▶ Отрывок

Когда преосвященный митрополит Исидор занял место вскоре за тем почившего Санкт — Петербургского митрополита Григория, епископ Игнатий письмом просил митрополита Исидора о переводе его в одну из епархий восточной России, где бы он мог присмотреть себе монастырь, чтобы поселиться в нем на покое. Просьбе этой митрополиту Исидору угодно было дать тот смысл, что будто бы преосвященный Игнатий просил очистить ему вакансию на Воронежскую кафедру, а потому, так как кафедра эта занята, то и просьба преосвященного удовлетворена быть не может. Иронический тон письма не оставлял никакого недоразумения. Напрасна была просьба его об этом же к Филарету Московскому.
Между тем, преосвященного постигла очень тяжелая болезнь — натуральная оспа, при сильном горячечном состоянии. Болезнь длилась, выздоровление хотя наступало, но медленно, силы его стали видимо слабеть, и он решился проситься прямо на покой, в уже знакомый ему Николо — Бабаевский монастырь Костромской епархии. В конце июля 1861 года подал о том рапорт в Синод и обратился со всеподданнейшим письмом к государю императору.
Вот содержание этого письма[235]:
«Августейший монарх, всемилостивейший государь!
Чувствуя изнеможение сил от болезненности, продолжающейся около сорока лет, и постоянно питая в душе моей желание окончить дни в уединении, я подал в Святейший Синод рапорт, в котором, донося о состоянии своего здоровья, прошу об увольнении меня от управления епархиею и о предоставлении мне в управление общежительного Николо — Бабаевского монастыря на Волге, в Костромской епархии, по тому образцу, как это делалось для многих архиереев, уволенных от дел епархиальных. То милостивое внимание, которого удостаивали меня Ваши августейшие родители, называя меня своим воспитанником, дозволяет мне обратиться к Вашему императорскому величеству со всеподданнейшею и убедительнейшею просьбою. Не во внимание к какой — либо заслуге или достоинству, коих нет у меня, в память Ваших почивших родителей окажите мне милость, повелите удовлетворить моему прошению, даруйте мне просимый приют, в котором я мог бы окончить дни мои, вознося недостойные и убогие молитвы к Богу о благоденствии Вашем и всего Вашего августейшего дома, о покое и вечном блаженстве Ваших приснопамятных родителей.

▶ Приложенные строки
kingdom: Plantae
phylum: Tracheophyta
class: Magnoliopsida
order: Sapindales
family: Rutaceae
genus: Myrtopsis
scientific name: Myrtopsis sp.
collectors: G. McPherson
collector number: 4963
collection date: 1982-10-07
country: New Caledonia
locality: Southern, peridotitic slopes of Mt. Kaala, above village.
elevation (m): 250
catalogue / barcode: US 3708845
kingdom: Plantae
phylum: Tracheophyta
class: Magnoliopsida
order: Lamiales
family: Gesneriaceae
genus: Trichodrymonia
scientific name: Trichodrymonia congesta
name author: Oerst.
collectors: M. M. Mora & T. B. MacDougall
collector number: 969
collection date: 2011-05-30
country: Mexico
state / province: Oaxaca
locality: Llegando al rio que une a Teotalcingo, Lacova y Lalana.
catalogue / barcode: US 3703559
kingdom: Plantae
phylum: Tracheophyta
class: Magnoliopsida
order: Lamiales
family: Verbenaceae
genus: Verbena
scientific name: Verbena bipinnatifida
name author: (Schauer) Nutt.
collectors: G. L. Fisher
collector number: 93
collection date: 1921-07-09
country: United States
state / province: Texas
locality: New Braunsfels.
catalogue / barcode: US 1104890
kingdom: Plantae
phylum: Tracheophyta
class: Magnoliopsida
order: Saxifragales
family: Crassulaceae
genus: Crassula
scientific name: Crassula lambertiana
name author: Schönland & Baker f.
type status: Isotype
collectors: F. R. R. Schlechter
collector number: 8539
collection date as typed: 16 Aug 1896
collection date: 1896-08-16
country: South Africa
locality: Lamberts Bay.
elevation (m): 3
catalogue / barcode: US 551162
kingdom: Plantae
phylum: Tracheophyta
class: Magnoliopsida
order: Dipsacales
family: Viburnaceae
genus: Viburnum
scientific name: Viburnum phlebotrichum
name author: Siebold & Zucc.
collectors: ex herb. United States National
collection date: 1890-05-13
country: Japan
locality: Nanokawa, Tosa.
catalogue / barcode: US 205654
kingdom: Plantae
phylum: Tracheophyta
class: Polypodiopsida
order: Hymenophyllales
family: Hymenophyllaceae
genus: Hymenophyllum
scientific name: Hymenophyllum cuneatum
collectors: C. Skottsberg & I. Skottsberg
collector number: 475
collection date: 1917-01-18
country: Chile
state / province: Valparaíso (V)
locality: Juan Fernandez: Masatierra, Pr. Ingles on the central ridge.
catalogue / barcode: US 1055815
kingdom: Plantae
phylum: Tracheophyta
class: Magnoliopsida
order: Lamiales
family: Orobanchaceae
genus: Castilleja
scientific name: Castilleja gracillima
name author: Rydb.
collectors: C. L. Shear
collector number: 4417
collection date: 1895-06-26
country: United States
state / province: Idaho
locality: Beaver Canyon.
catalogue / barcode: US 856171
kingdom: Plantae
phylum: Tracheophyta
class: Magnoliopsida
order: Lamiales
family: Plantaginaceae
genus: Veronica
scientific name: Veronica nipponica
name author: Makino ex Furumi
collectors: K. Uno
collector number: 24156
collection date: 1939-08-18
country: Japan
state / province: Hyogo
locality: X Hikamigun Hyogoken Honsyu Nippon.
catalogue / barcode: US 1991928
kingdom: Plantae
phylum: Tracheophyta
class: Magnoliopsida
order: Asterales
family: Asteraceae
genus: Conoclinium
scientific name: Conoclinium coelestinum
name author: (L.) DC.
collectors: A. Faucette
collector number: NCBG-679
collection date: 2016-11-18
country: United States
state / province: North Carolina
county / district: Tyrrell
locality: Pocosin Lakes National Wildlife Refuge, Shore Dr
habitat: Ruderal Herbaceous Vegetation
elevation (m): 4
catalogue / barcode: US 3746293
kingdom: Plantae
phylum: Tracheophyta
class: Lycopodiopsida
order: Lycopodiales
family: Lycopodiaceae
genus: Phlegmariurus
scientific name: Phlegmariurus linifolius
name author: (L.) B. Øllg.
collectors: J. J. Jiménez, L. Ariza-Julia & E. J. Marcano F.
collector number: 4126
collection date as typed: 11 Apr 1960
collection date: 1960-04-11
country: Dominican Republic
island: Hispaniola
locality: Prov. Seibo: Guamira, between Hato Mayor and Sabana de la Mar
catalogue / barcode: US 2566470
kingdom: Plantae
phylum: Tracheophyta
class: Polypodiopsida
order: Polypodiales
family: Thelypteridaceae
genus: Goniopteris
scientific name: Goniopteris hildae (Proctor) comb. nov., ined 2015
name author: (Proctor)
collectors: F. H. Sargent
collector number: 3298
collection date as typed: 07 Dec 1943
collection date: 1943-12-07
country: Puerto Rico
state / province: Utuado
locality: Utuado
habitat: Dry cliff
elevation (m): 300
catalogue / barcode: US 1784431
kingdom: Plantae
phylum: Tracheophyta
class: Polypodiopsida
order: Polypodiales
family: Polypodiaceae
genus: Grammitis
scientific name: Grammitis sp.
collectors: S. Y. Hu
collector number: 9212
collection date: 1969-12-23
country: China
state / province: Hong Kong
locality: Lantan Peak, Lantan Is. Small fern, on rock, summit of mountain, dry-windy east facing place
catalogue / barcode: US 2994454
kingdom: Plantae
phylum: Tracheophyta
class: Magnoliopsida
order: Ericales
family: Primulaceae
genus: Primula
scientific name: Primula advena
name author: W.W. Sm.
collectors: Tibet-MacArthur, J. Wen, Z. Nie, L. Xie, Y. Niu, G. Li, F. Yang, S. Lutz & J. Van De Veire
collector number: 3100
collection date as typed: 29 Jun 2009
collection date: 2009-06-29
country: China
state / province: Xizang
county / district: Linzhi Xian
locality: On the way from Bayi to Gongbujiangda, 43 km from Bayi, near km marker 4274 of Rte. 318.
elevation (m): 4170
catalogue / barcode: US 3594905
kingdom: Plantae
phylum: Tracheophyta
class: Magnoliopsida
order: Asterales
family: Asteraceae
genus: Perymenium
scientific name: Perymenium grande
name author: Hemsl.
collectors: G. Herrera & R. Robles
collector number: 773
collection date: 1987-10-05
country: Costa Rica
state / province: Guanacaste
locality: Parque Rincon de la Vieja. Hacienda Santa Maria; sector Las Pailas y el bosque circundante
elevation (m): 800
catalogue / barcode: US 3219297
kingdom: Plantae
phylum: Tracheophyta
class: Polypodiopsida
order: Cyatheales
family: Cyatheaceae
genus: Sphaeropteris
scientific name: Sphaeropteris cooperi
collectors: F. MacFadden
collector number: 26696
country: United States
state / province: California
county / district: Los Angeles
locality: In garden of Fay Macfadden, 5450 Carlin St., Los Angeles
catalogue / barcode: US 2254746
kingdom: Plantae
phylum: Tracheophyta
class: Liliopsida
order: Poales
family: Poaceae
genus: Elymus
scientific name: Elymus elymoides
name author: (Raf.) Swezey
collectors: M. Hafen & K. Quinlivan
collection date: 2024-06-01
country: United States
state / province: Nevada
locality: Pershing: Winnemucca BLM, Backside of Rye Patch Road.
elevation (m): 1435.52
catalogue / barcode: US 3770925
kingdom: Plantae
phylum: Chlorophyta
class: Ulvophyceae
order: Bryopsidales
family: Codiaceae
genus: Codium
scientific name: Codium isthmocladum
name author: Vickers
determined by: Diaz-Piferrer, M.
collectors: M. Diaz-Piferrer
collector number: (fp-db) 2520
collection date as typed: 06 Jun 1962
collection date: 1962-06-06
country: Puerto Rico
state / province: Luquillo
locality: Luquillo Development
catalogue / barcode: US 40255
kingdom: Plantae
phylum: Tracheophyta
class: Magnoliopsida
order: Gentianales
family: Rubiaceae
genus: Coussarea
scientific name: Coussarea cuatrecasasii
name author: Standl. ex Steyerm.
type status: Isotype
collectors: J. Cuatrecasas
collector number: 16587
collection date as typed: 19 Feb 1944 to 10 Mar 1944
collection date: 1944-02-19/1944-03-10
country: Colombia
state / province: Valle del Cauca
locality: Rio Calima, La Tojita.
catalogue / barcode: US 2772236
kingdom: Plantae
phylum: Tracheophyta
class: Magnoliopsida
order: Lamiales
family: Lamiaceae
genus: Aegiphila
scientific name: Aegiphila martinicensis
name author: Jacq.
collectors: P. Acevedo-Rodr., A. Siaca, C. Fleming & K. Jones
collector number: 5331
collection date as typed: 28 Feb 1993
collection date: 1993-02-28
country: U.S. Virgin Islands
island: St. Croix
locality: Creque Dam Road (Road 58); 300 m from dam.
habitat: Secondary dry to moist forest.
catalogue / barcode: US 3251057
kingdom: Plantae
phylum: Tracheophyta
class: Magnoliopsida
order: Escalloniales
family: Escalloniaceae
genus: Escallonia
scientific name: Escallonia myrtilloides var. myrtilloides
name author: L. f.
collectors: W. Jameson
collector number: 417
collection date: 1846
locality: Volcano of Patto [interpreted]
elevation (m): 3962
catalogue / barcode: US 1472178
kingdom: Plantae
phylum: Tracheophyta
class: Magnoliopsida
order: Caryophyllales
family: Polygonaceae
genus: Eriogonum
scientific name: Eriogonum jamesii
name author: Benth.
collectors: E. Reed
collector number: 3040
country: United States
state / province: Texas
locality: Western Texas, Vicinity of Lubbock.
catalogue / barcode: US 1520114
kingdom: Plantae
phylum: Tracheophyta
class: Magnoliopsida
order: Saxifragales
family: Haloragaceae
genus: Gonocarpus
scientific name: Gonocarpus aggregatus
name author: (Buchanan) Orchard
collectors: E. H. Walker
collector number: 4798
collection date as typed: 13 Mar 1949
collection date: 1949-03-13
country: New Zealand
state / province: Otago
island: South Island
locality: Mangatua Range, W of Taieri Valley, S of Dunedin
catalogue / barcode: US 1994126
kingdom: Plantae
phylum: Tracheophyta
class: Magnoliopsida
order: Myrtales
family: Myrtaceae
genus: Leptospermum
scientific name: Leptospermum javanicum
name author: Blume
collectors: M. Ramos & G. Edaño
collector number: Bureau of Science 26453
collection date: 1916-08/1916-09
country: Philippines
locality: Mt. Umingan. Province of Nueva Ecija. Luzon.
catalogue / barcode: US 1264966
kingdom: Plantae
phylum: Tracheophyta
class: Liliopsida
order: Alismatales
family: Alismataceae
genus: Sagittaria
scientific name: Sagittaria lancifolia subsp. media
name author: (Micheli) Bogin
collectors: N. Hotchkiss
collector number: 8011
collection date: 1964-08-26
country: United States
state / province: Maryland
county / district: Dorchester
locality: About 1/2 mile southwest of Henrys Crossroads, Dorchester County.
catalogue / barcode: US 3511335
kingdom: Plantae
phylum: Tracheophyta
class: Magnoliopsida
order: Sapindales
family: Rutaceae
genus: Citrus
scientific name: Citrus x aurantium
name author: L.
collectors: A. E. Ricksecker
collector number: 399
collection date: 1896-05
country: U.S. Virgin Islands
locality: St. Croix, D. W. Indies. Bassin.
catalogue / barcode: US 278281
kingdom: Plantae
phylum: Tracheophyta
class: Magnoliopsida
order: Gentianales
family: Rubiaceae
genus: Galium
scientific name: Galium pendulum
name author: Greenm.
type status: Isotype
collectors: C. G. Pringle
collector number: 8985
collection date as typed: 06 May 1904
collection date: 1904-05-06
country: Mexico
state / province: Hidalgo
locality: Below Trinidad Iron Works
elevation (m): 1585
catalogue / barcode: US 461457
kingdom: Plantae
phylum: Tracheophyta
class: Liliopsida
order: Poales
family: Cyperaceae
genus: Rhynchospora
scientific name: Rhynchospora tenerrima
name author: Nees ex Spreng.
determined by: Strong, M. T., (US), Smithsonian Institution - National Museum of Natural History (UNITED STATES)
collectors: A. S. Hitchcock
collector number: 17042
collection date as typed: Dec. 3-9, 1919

▶ Что нужно сделать
[A] В какой монастырь решил проситься на покой епископ Игнатий, согласно отрывку о прошении епископа Игнатия?
[B] Продолжите отрывок о прошении епископа Игнатия после его последнего предложения.

▶ Ответы по номерам
[A] В Николо-Бабаевский монастырь Костромской епархии.

[B]
С чувствами верноподданическими благоговейнейшего уважения и совершеннейшей преданности имею счастие быть и проч. 24 июля 1861 года».
Августа 5–го состоялось увольнение с назначением пенсии по тысяче рублей в год, впоследствии она по высочайшему повелению увеличена прибавкою пятисот рублей в год.
19 сентября 1861 года государь император посетил Кавказ, но в Ставрополе не был, а, осматривая вновь покоренные земли за Кубанью, спрашивал у графа Евдокимова (главная квартира которого была в Ставрополе) о преосвященном и через него прислал ему орденские знаки Св. Анны 1–ой степени, которые уже не застали владыку в Ставрополе, а отправлены были ему по почте на новое место жительства.
При отъезде из Ставрополя, также как и прежде из С. — Петербурга, у преосвященного не имелось собственных денежных средств. Он должен был опять прибегнуть к посторонней помощи, чтобы рассчитаться с некоторыми долгами и покрыть путевые издержки. На пути следования через Москву он остановился у старого знакомца своего преосвященного Леонида, епископа Димитровского, викария Московского.[236] При представлении своем митрополиту Московскому он докладывал ему свои замечания о грустном и несоответственном цели воспитании юношества, приготовляющегося к служению Церкви, и о гибельном вторжении в среду воспитателей, а потому и воспитываемых, идей самых враждебных, противоположных духу христианства в его церковно — православном учении.